* **SUPPLIED PASSAGE**:
+---+

Confessions of Two DIY Enthusiasts

By David and Shelley Hamel 

Since 1988, we’ve been enthusiastic burners, cutters, herbiciders, pullers, weeders, planters, seeders on our 120-acre prairie and savanna restoration that was historically plowed and grazed for at least five decades.. It’s been mostly a do-it-yourself (DYI) operation, so we read, listen, ask, go to conferences, join groups, seek advice from government agencies, and like many of us self-taught prairie folk, we try to be responsible stewards to this island of Karner blue butterfly habitat. If you measure success by the numbers of Karners here after 30 years, we’re successful.  We’re awash in lupine, and Karners are abundant. So what’s the problem?

Hamel sand savanna

The problem is what we still don’t know.

For example:

  • We have no current site-specific inventory and detailed phenology of native, non-native and invasive plants. We’ve identified about 280 species of plants, but for most of them the phenology stops with a photo.

+---+

* **DATA EXCERPT**:
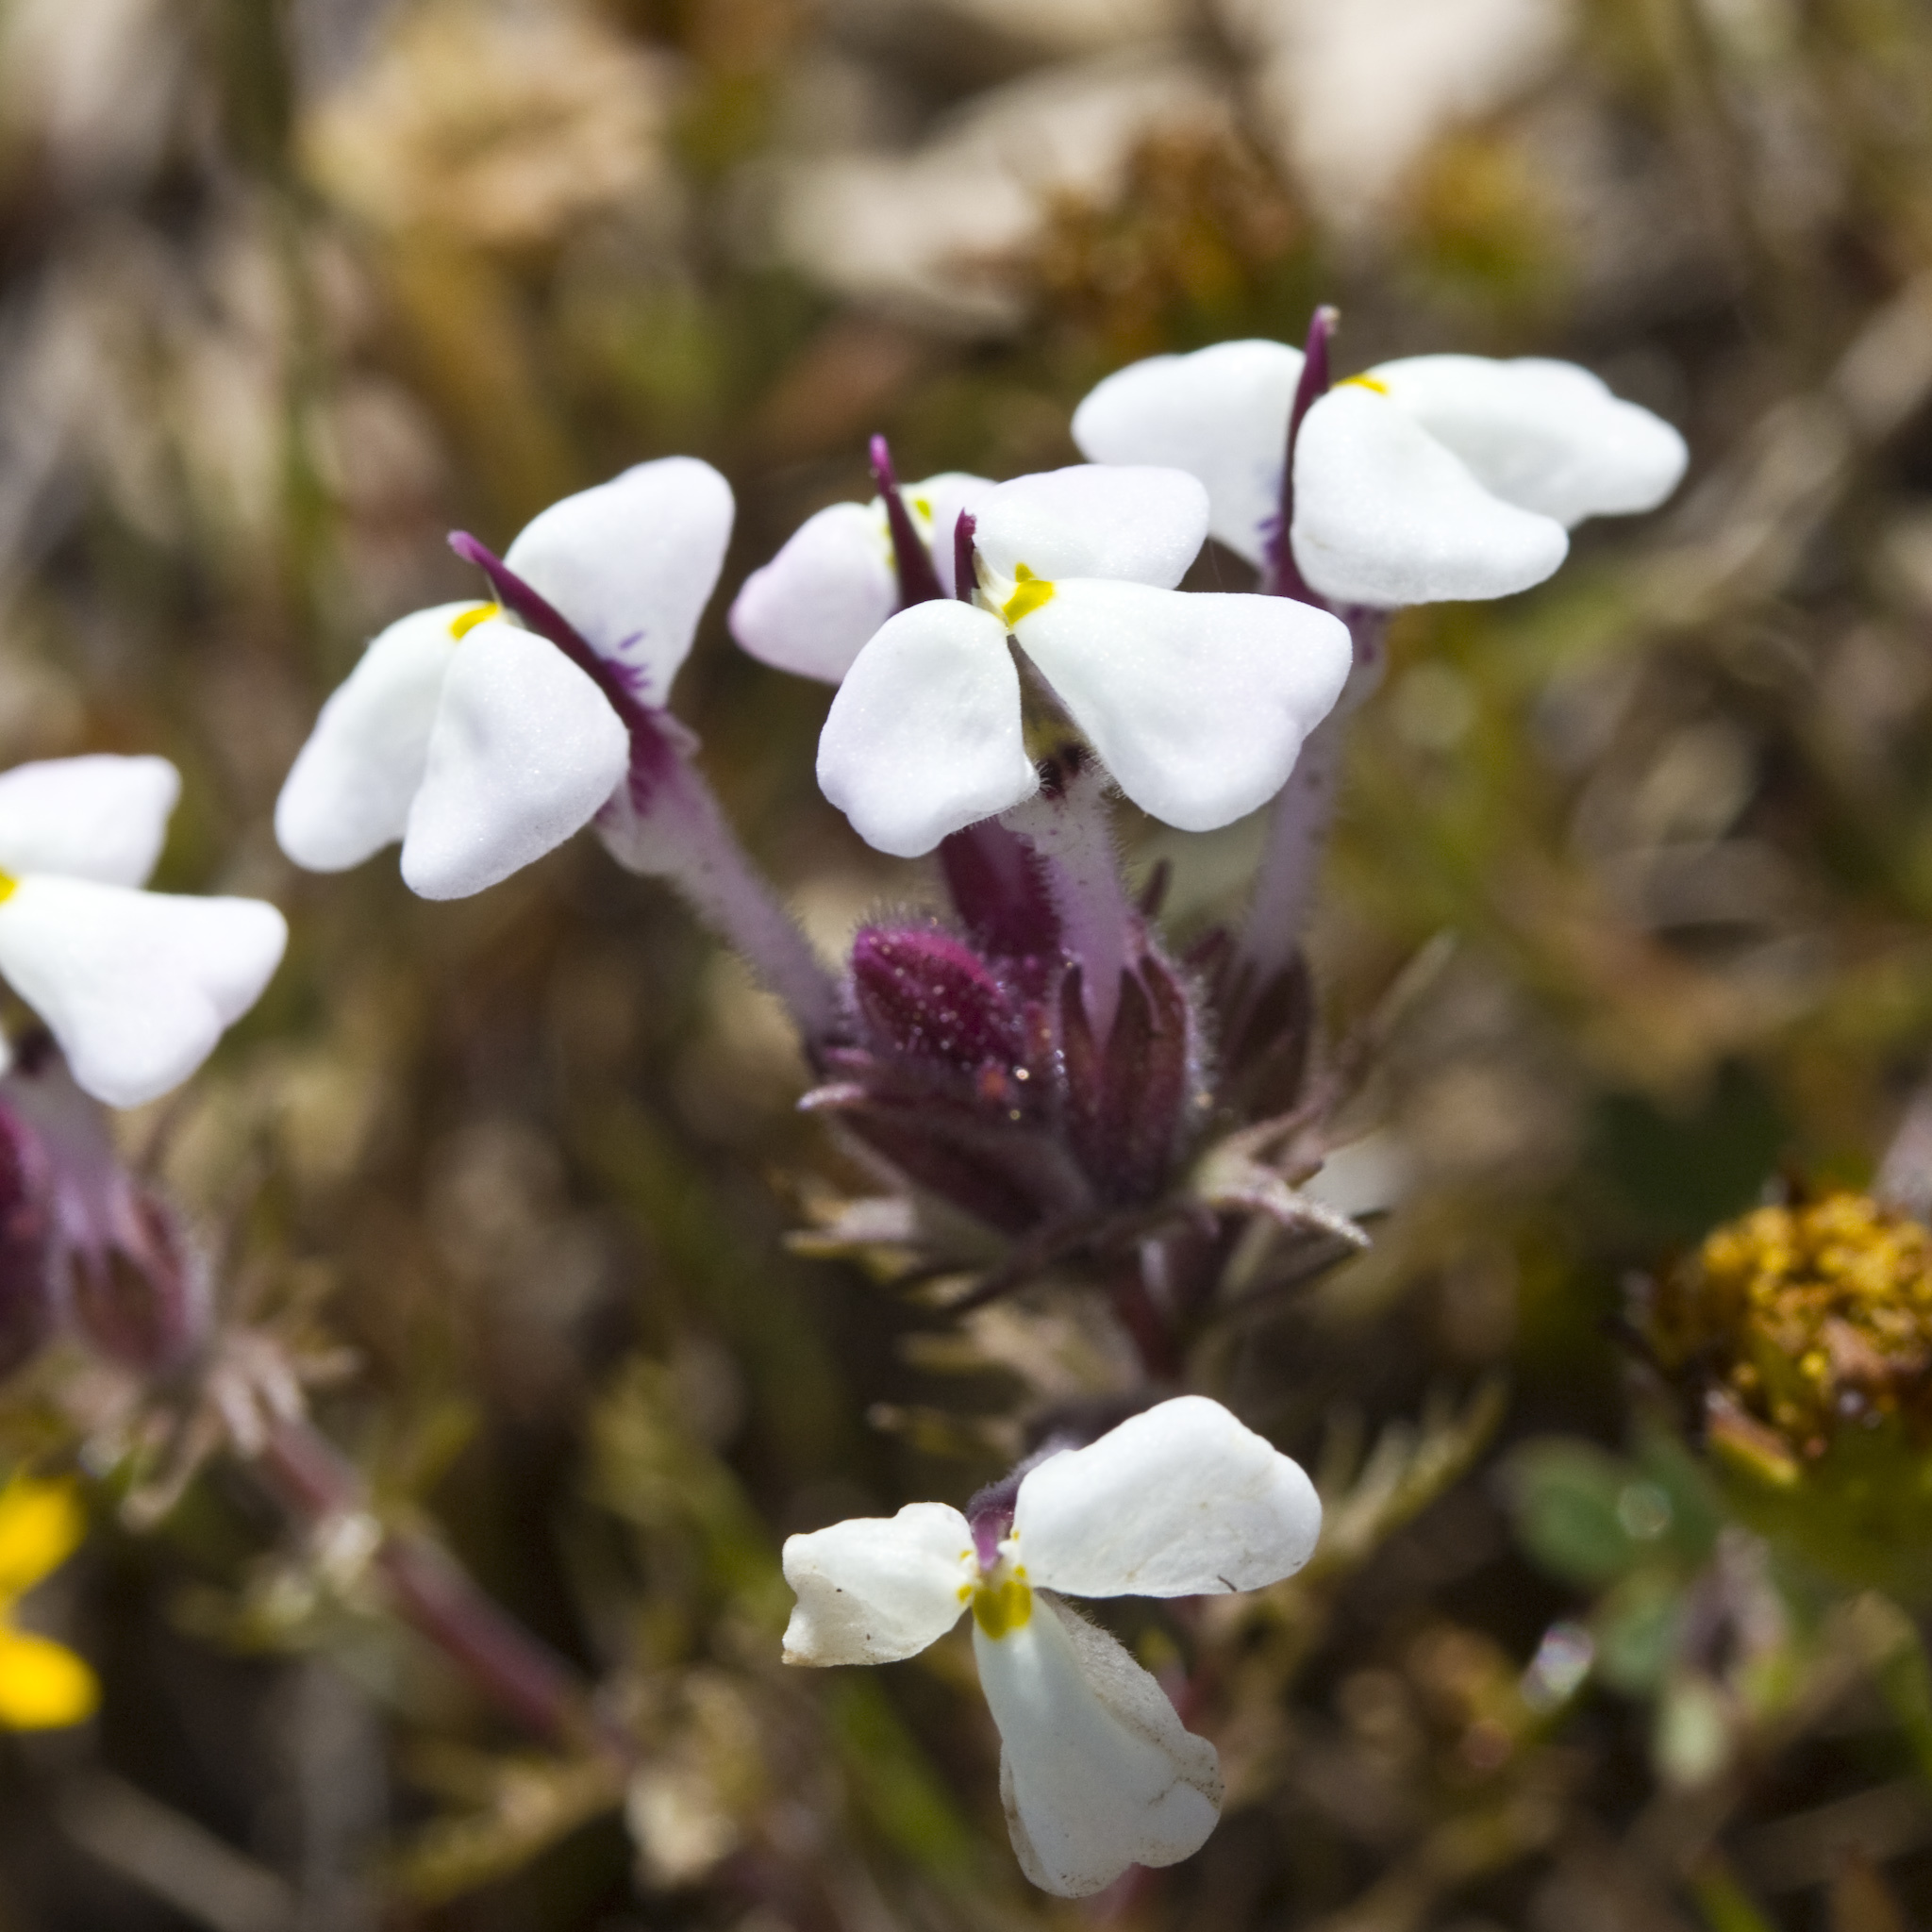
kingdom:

+---+

* **TASKS TO PERFORM**:
[a] Decide whether each statement agrees with the prairie restoration passage: (i) the restoration covers 120 acres; (ii) the authors have identified about 380 species of plants; (iii) the land was historically plowed and grazed for at least five decades. Answer yes or no for each, quoting the deciding words.
[b] Print the part of the prairie restoration passage between "Confessions of Two" and "what’s the problem?", inclusive.

* **ANSWERS FOR THE EXERCISE**:
[a]
(i) Yes: "our 120-acre prairie and savanna restoration"
(ii) No: "We’ve identified about 280 species of plants"
(iii) Yes: "historically plowed and grazed for at least five decades"

[b]
Confessions of Two DIY Enthusiasts

By David and Shelley Hamel 

Since 1988, we’ve been enthusiastic burners, cutters, herbiciders, pullers, weeders, planters, seeders on our 120-acre prairie and savanna restoration that was historically plowed and grazed for at least five decades.. It’s been mostly a do-it-yourself (DYI) operation, so we read, listen, ask, go to conferences, join groups, seek advice from government agencies, and like many of us self-taught prairie folk, we try to be responsible stewards to this island of Karner blue butterfly habitat. If you measure success by the numbers of Karners here after 30 years, we’re successful.  We’re awash in lupine, and Karners are abundant. So what’s the problem?